5. The appellant has impugned the legality of the order of the trial Court on the ground that the notice issued by the complainant was not a valid notice since the drawer of the cheque in this case was M/s.Shraff Coal Corporation whereas the notice was issued in the name of the appellant in his individual capacity and the appellant was also prosecuted by the respondent in his individual capacity and not as a proprietor of M/s.Shraff Coal Corporation. The other plea taken is that the learned trial Court did not appreciate the defence taken by appellant and convicted the appellant solely on the complaint of the complainant. DW1, in her testimony, has specifically stated that she gave Rs. 15,000 twice and Rs. 10,000 on 23rd August, 2001 and also gave him gold weighing 500 gm., after getting it valuated for Rs.2,60,000 and no suggestion was put to DW1 denying these facts.

6. During his cross-examination, the appellant was specifically asked that if he had filed the receipt showing handing over of the gold to complainant in the Court. The appellant took the stand that he had lost the same as his landlord has thrown all his belongings. He admitted that no written agreement was executed regarding investment of Rs.4,00,000 by the complainant for his business. He admitted that the three cheques, which were the subject matter of the complaint, were dishonoured for insufficient funds, but took the stand that these cheques were not to be presented and were only to be returned to him.

7. It is an undisputed fact that the appellant had taken loan from the complainant by way of cheques and this loan was duly accounted for. He even took the stand that he was paying the profit on this loan to the complainant and he mentioned about few cheques which were issued by him to the complainant as profit. This would only show that the loan was accounted for in the books of account of the appellant''s proprietorship firm. The appellant failed to produce his books of accounts in the Court to show that in his books of accounts he had paid back any part of the loan or discharged his liability towards the loan taken by him. He could hot have paid any unaccounted money to the complainant nor he could have paid money to the complainant without a valid receipt/voucher. Failure on the part of the appellant to produce any books of accounts in the Court or any receipt of payment in discharge of liability of his loan amount, disproved the defence taken by the appellant. The complainant''s case of dishonour of the cheques, receipt of the notice u/s 138 of the Act after dishonour and nonpayment of the amount, despite receipt of notice, was admitted by the appellant. In fact, complainant had nothing to prove beyond that. The trial Court, therefore, rightly convicted the appellant u/s 138 of the Act.

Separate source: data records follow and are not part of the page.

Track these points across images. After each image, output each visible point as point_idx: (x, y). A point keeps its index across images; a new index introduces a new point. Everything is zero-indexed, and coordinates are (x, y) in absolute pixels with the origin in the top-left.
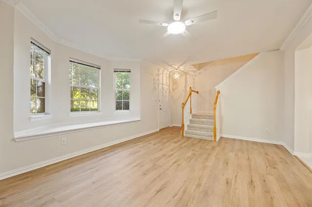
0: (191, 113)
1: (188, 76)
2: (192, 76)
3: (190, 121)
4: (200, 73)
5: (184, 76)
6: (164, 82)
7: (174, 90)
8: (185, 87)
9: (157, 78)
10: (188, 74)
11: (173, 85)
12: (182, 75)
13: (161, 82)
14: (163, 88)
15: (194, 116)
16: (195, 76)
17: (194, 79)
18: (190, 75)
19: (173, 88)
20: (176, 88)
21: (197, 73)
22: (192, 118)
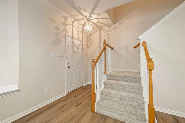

8. There is no force in the plea of the appellant that the notice sent in the individual name of the appellant was invalid. A proprietorship firm is not a legal entity. It can be sued in the name of its proprietor. It is only the proprietor of the firm who is a legal entity. Even if a notice is sent to the proprietor of a firm in his individual capacity without mentioning him as proprietor of the firm, it is a valid notice. Prosecution of a proprietor of a proprietorship firm for the dishonour of the cheque, issued by the proprietorship firm, is a valid prosecution.

9. Counsel for the appellant contended that the punishment awarded to the appellant was too harsh. The appellant was having an invalid son under some disability and he was a sole bread-earner of the family and the sentence of the appellant may be reduced looking in that fact in mind.

10. Considering the age of the appellant and the burden of the family on the appellant, the sentence awarded by the trial Court is modified. The appellant is sentenced to penalty of Rs.1,50,000, out of which 1,40,000 be paid to the complainant and Rs.10,000 be deposited in the State fund. The appellant has already paid the penalty awarded by the trial Court. Let the same be released in favour of the respondent. The balance of penalty amount be deposited by the appellant within one month from today, failing which appellant shall undergo sentence of 3 months imprisonment.

With these modifications in the sentence, the appeal is disposed of.